Big annual conferences will eventually go away, he predicts, because digital is changing the way people receive information, but that doesn’t mean the death of the associations that have relied on them for decades, or other meetings they sponsor. 

“Hotels and CVBs may look at me as the devil for saying this, but digital is changing things and those who embrace it and figure out how to use it to their advantage will do well in the future,” he says. “Those who don’t will see attendance decline and eventually go away.”PageBreak

PCMA Advocacy
PCMA is one meetings industry organization that is actively advocating hybrid meetings. Mary Reynolds Kane, PCMA’s director of online marketing, says the group has been monetizing meetings via sponsorships since early 2011.

Since then, PCMA has tried several models for registration and has watched attendance at various events grow and change as new virtual audiences have gotten a taste of what the organization offers.

“If you are just trying to grow your brand, you may wish to offer free or low-cost registration fees because this encourages people to attend a face-to-face event later,” says Reynolds Kane.

As for monetization, she advises going small and slow.

“Some organizations bite off more than they should in this realm,” she maintains. “My best advice is to start small and do something like broadcast just a few sessions rather than a larger event. Or, capture content and sell it later. There are many ways to grow this.”
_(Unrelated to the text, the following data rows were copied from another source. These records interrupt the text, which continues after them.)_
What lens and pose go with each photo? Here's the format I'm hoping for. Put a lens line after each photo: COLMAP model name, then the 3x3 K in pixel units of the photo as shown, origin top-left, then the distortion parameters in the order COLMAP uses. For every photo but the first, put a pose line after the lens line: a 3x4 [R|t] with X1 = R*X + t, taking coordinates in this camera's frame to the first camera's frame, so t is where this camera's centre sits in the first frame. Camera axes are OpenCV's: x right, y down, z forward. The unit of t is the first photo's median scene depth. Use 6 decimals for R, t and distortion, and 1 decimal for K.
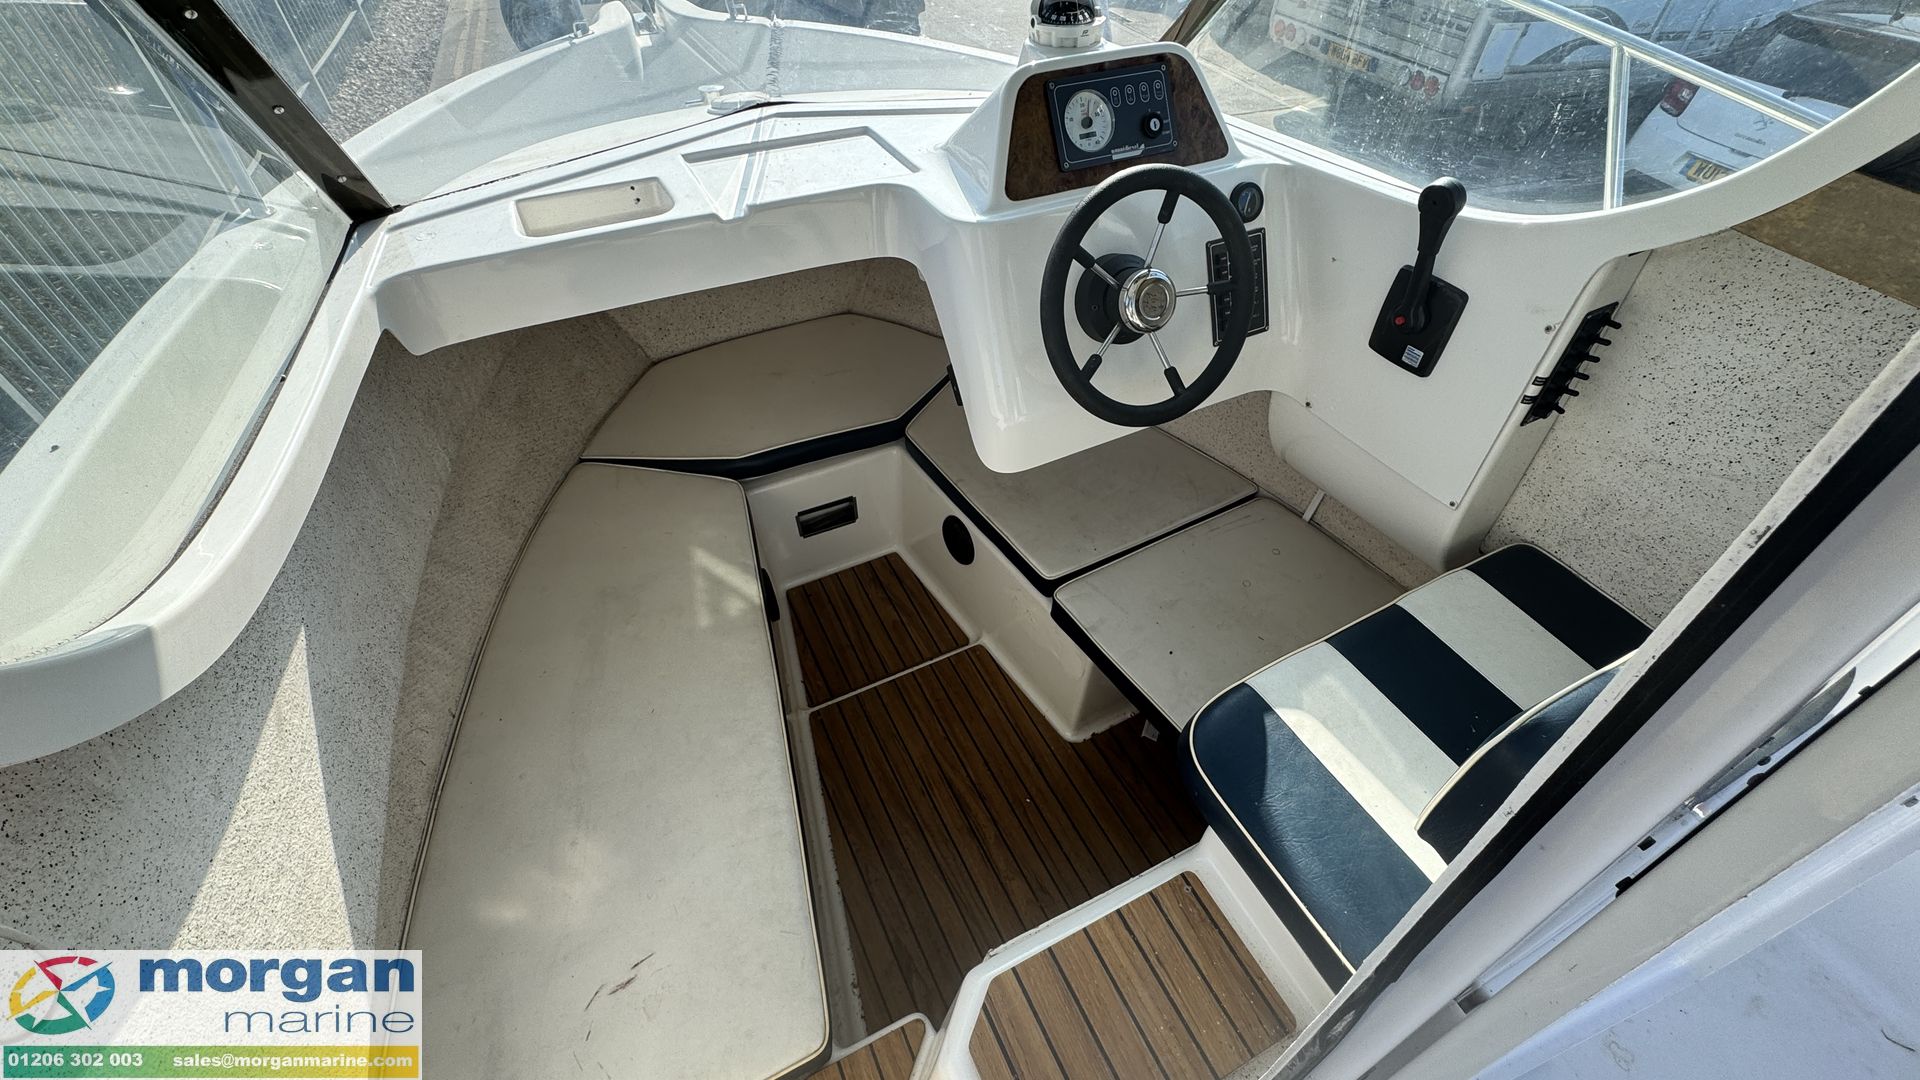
lens RADIAL K [[809.1, 0, 959.8], [0, 809.1, 537.0], [0, 0, 1]] dist [-0.002946, 0.000048]
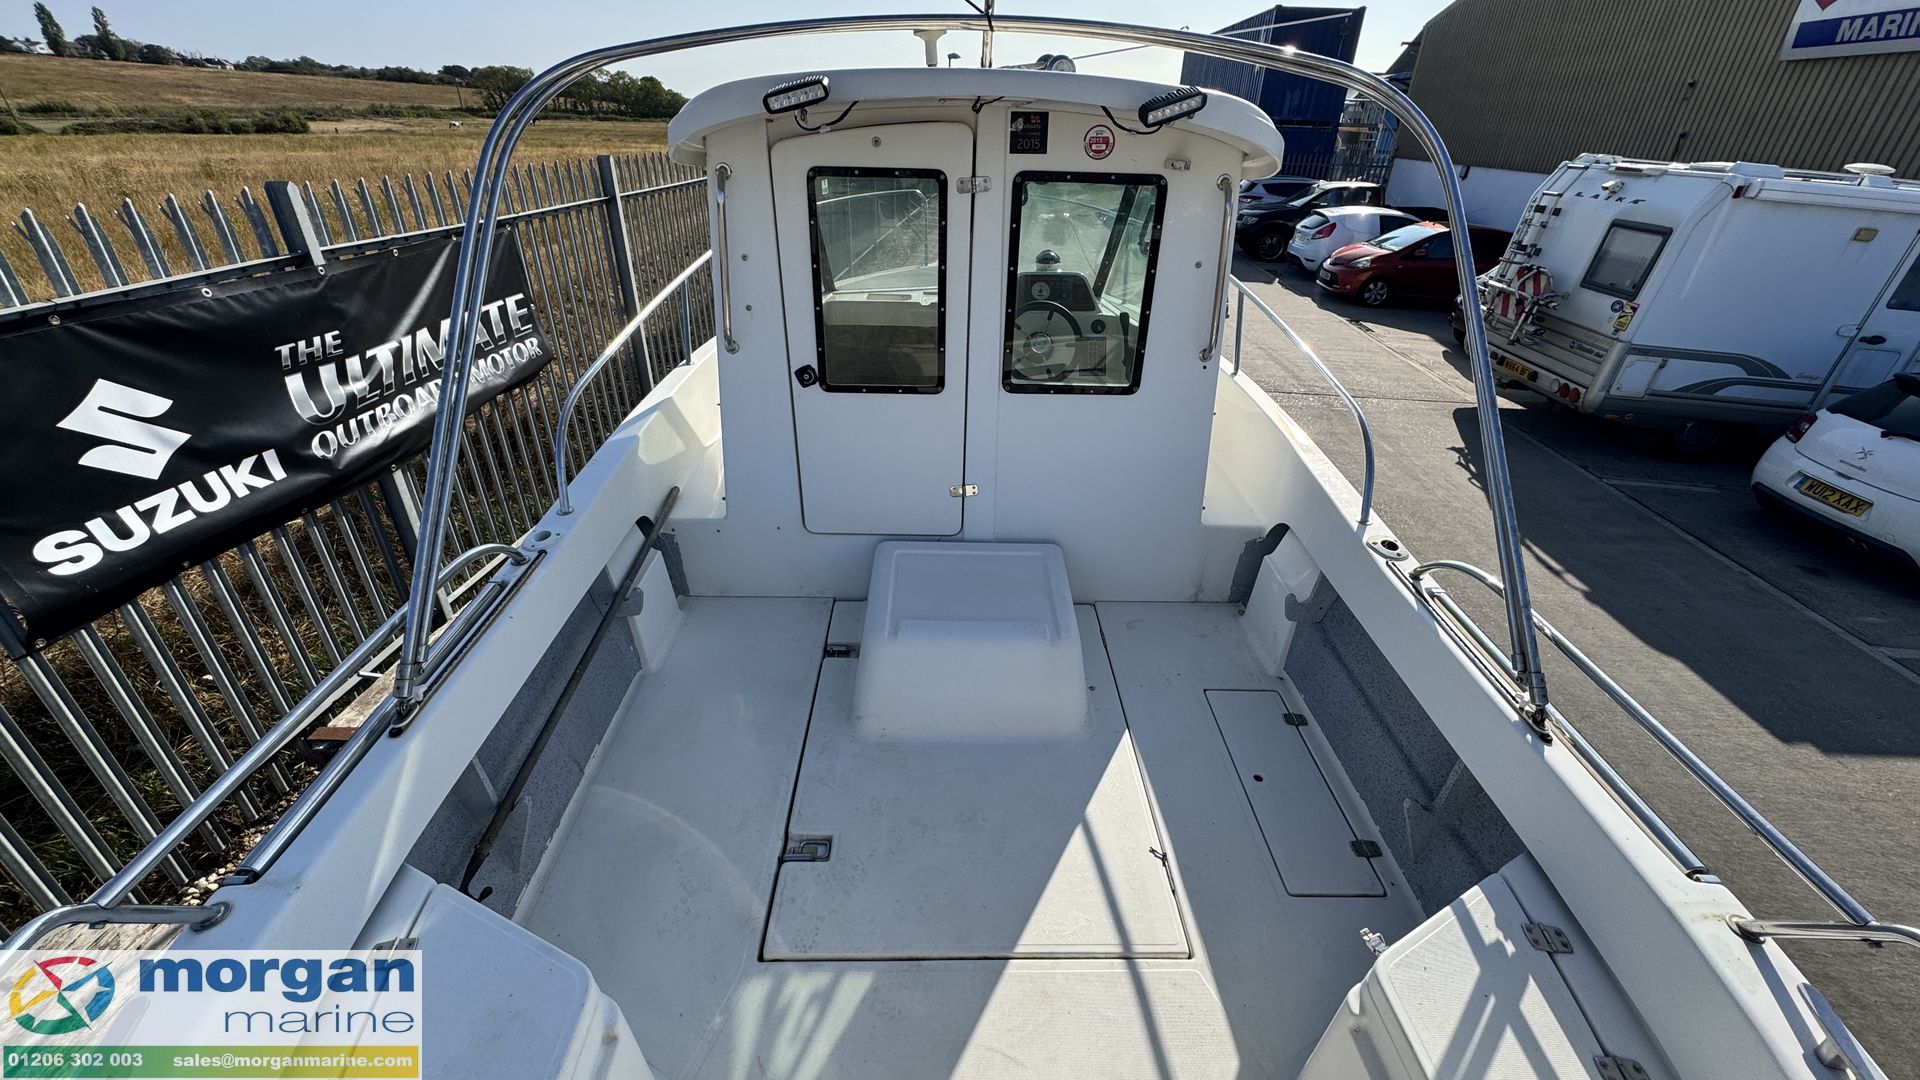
lens RADIAL K [[768.2, 0, 958.8], [0, 768.2, 539.5], [0, 0, 1]] dist [-0.005085, 0.000714]
pose [[0.906493, 0.218638, -0.361202, 1.095451], [-0.311544, 0.923765, -0.222709, 1.045773], [0.284973, 0.314414, 0.905502, -1.350162]]
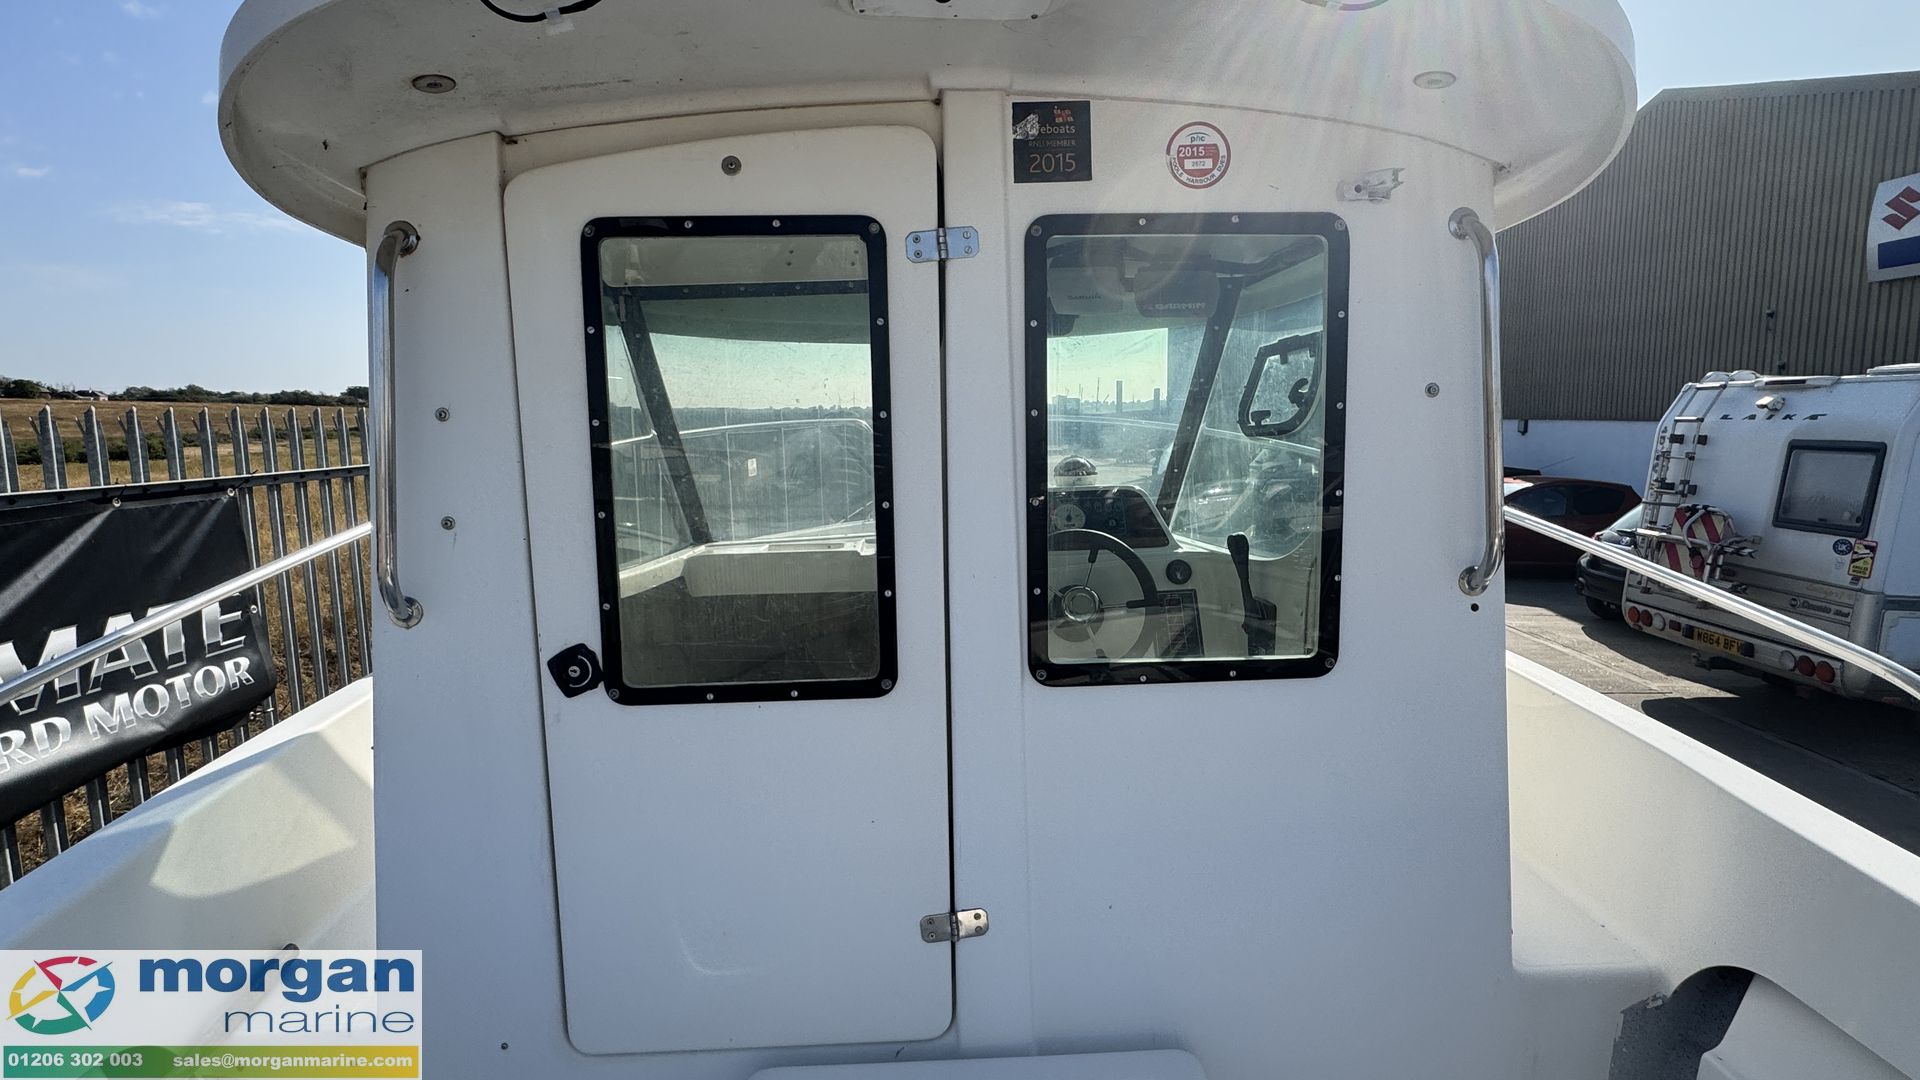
lens RADIAL K [[965.9, 0, 956.8], [0, 965.9, 539.4], [0, 0, 1]] dist [-0.004404, 0.001097]
pose [[0.920527, 0.028662, -0.389625, 0.720865], [-0.259030, 0.791355, -0.553770, 0.693626], [0.292460, 0.610685, 0.735888, -0.524308]]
Even larger meetings like the upcoming Radiological Society of North America’s (RSNA) annual conference in Chicago are advancing in this virtual realm gradually, Reynolds Kane adds.

“RSNA has one of the largest annual scientific meetings in North America, with about 65,000 attendees,” she says. “Until this year, they have not charged for virtual attendance; it’s been included in membership fees. Conference content has been online only through the live conference, period.”

Changes are afoot, however.

“This year, they are charging members $100 and non-members $300 for the hybrid component. And, they are extending sessions content availability for a week after the meeting ends on December 6,” she says. “What I find very interesting is what their meetings director told me; a good number of live attendees are also purchasing the hybrid content package because they can’t possibly attend all sessions live.”

The bottom-line message about hybrid events, Reynolds Kane added, is that the ROI in them is member retention and revenue.

“PCMA doesn’t believe hybrid meetings cannibalize live events,” she stresses. “What they do is allow organizations to reach new audiences globally with their content and engage them. PCMA believes face meetings will never go away. People may decide to meet more regionally in smaller rather than larger events in the future, but the networking and other benefits of live attendance are here to stay.”